I know that this is all anecdotal, but I think that its important to remember the enviornment that you will be in, in a school like that. My friend was woo'ed into FV theology by the pseudo piety he saw around him and dismissed all criticisms about the movement as simply "Older reformed ministers who have just discovered how to blog". 

Be careful and prayerful in the school you choose.


----------



## Christusregnat (Sep 5, 2008)

davidsuggs said:


> To begin with, I know about the theological errors and am not in any way endorsing them whatsoever. Sorry, had to get that out of the way first.
> 
> As I look at different schools for college, the Christian Reformed integration point is very important to me. But also, so is the style in which it is done. The classical style of education that the ACCS promotes is very effective and my PCA church's school is a member of the ACCS as well. This being the case, there is only one classical Christian-oriented college currently in existence that I am currently aware of (by "classical" I mean following the general Dorothy Sayers approach). That is the infamous New Saint Andrews College in Moscow, Idaho, headed by Leithart with Doug Wilson as a Senior Fellow of Theology. I am curious as to your opinion on this. Is the excellent academic schema worth it? What do you think?




NSA is Nominalist in philosophy, and aberrant in theology. Indeed, there are cult-like tendencies, and the beautiful facade merely serves to suck in the innocent. I have friends who are devotees of the Golden MosCow, and their descent (in some instances) began with NSA.
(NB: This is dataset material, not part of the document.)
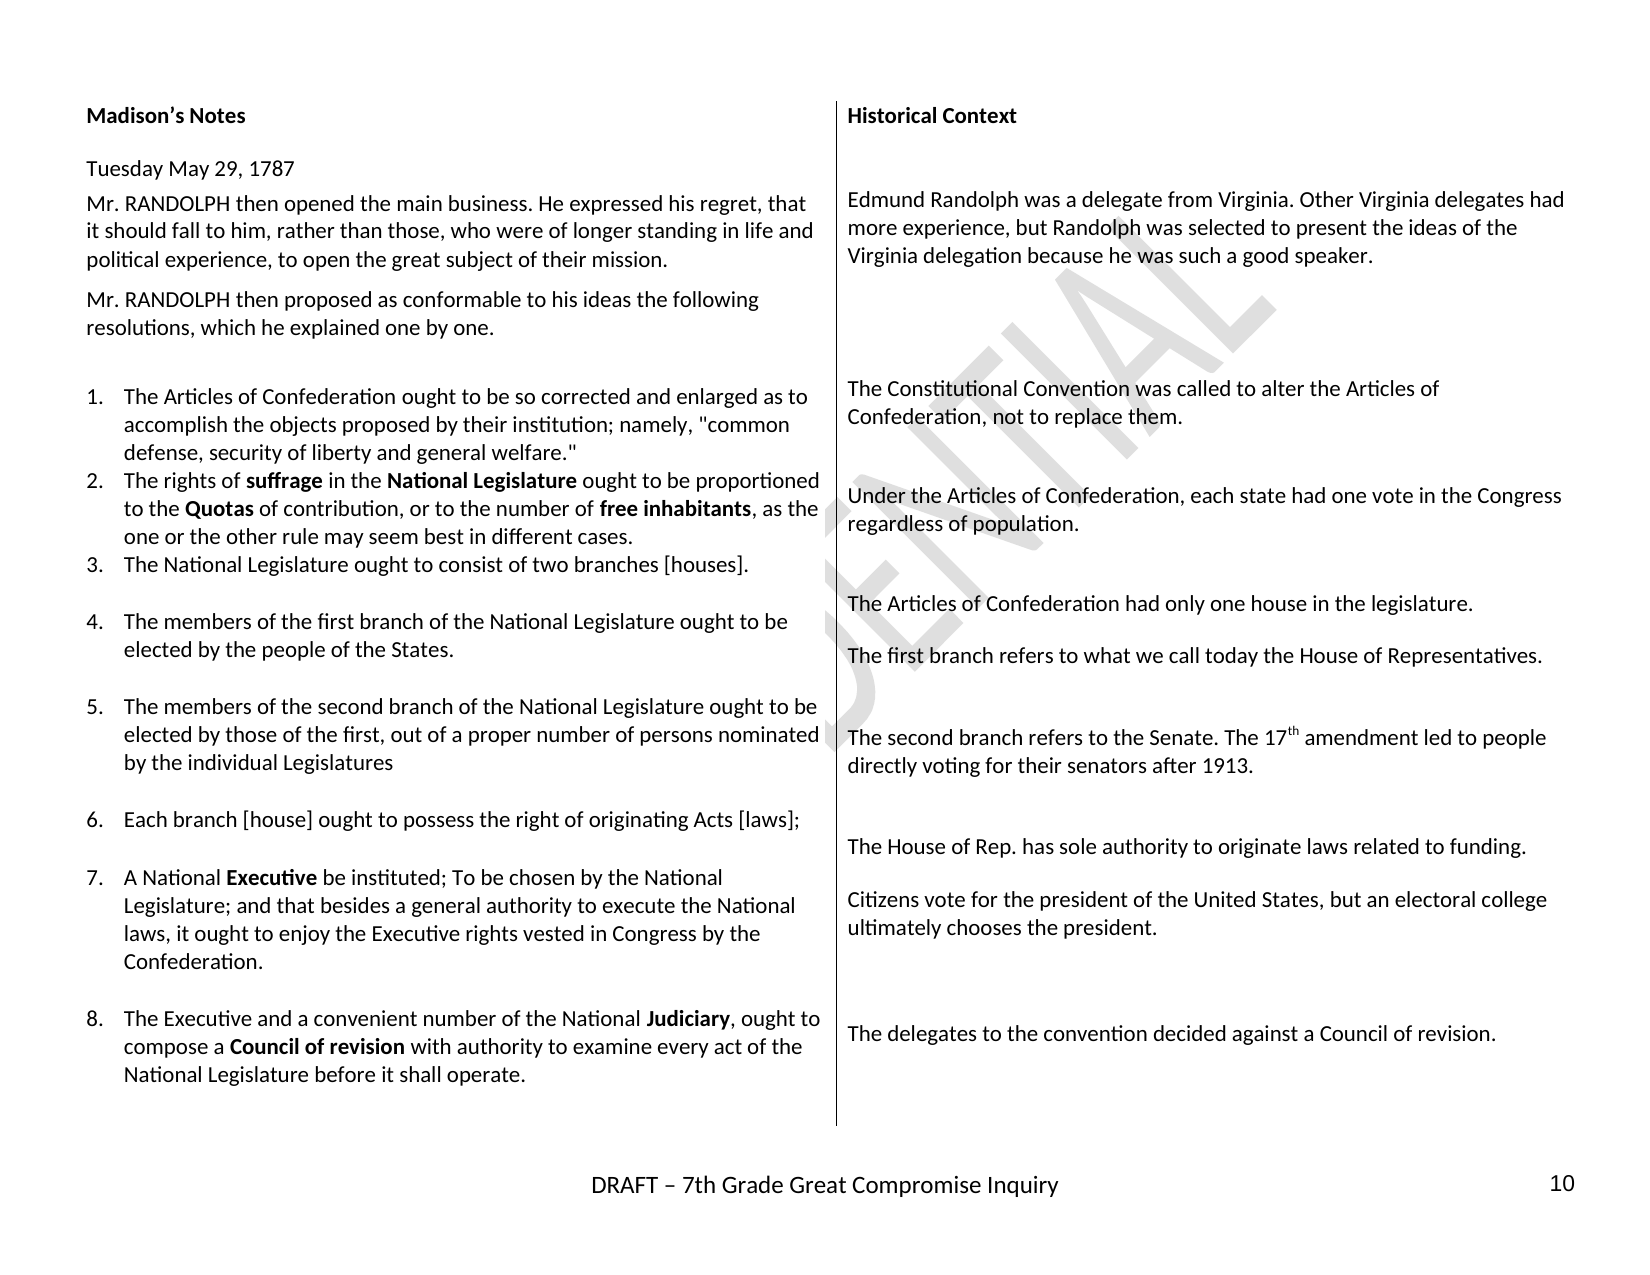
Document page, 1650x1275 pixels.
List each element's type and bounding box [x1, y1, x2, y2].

table_header [75, 101, 836, 1126]
table_header [837, 101, 1596, 1126]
Classical education is not all it's cracked up to be. It is a mixture of humanism (as exemplified by the Nominalist approach to mathematics and now, with FV, to theology) and an odd self-chosen (read: heretical) form of "Reformed" theology. The friend I have is a basher of people he disagrees with (sound like someone else we all know?), and is rather cocky. I don't think he picked these traits up on accident. Again, anecdotal, but the warning signs are in big, bold letters. Don't think you're too strong to be sucked into the black hole that is Moscow.

Cheers,


----------